# 1991 Lotus Elan M100 - pondering EV conversion



## LotusElan (Sep 16, 2015)

I own this car and since getting the EV bug (first hybrids, now on my 2nd production BEV) I've been wondering if converting my Elan to battery power is feasible and what would be involved.

If you're unfamiliar, and given that it only sold in the US for one year and a few hundred cars, you probably are, it's a small 2-seat convertible, it's *FWD*, and it uses a small 1.6 liter Isuzu engine also seen in the Isuzu Impulse and Geo Storm. I attached a photo.

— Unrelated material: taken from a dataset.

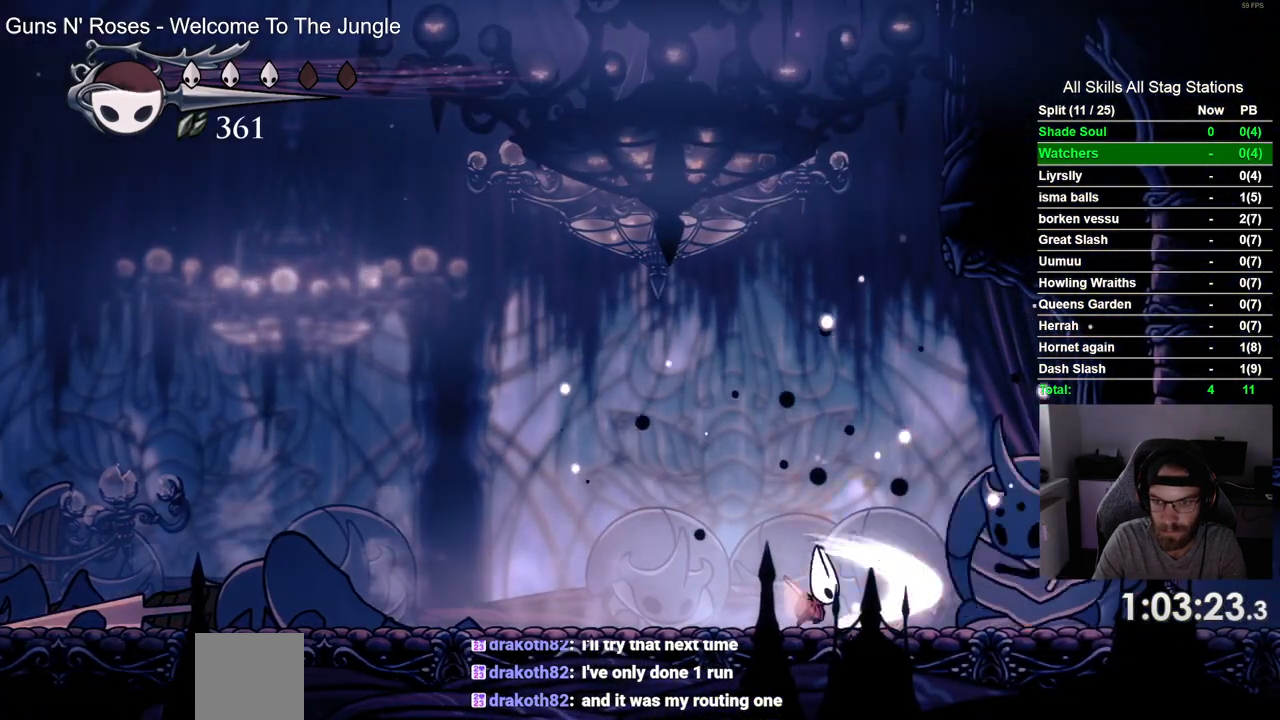
{"dt_ms": 500, "buttons": ["DPAD_LEFT"], "left_stick": "center", "right_stick": "center", "events": [[100, "SQUARE", "up"], [117, "DPAD_LEFT", "down"], [117, "DPAD_RIGHT", "up"], [200, "R2", "down"], [400, "R2", "up"]]}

I don't drive the car much, it's definitely a prized "toy" that I keep in a CarCapsule bubble in my garage and never use it in any inclement weather. So I'm not super concerned about getting hundreds of miles of range, as there isn't a whole lot of room for battery packs. Although, the trunk is quite generous and I'm happy to use that space up.

The car has a 165-hp motor right now, and it's not winning any races. It's not slow, 0-60 is about 7 seconds, but it'd be better with 200hp. I don't want to go crazy, it being FWD it would be susceptible to torque steer and understeer, so a mild improvement would suit me just fine.

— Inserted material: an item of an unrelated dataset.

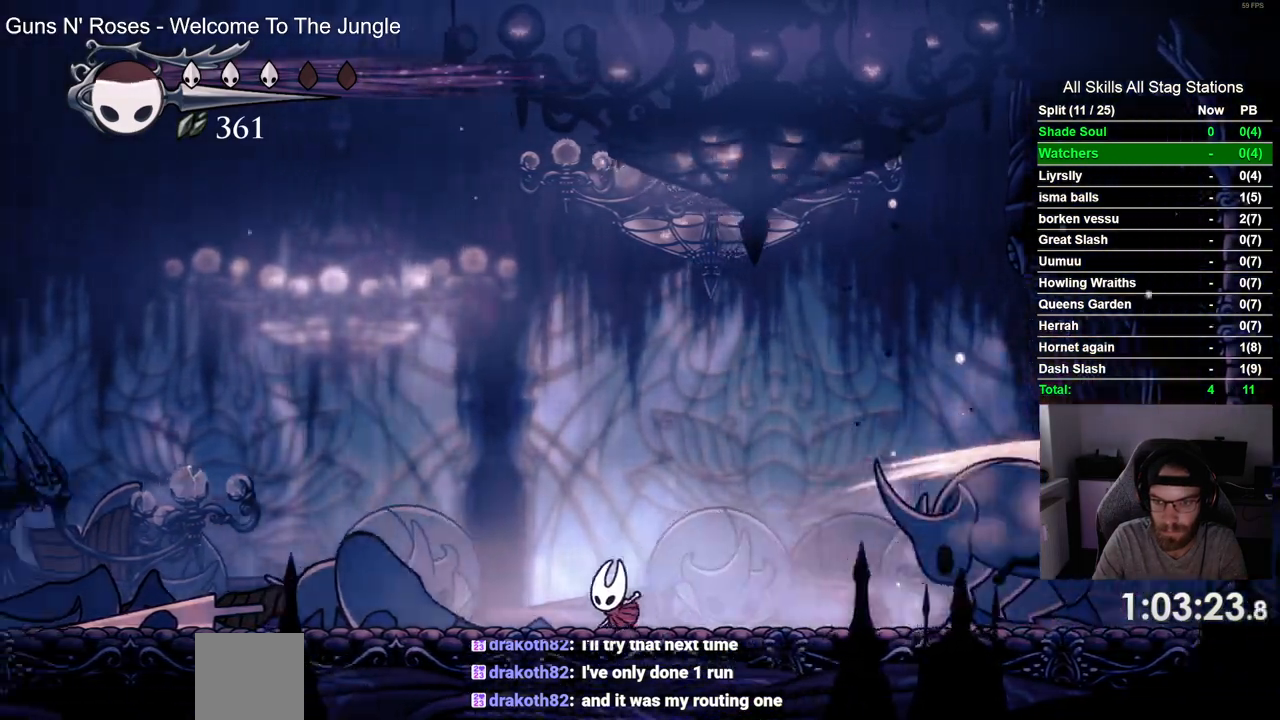
{"dt_ms": 500, "buttons": ["DPAD_RIGHT"], "left_stick": "center", "right_stick": "center"}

My concerns - the car has power everything, like steering and brakes. I don't use the radio, but do use the power windows. It also has electric motors that operate the headlights going up and down. And I absolutely need a functioning A/C and heat system as without them, the car is not fun in the cold or the hot weather. I admit it, I like my creature comforts.

So - what would the project entail? I rip the motor out, and I assume leave the transmission (5-speed manual) in place. I choose a motor, and find a shop to create a custom adapter from the motor to the transmission? 

What's needed to run the power steering and brakes? And A/C and heat? 

Whew. I'm new, so sorry for the super newbie questions. I appreciate your time as I ponder bringing my 24 year old baby into the 21st century!


----------



## Moltenmetal (Mar 20, 2014)

Believe it or not, A/C would be the hardest of your goals to achieve without spending a bunch more money than you might expect.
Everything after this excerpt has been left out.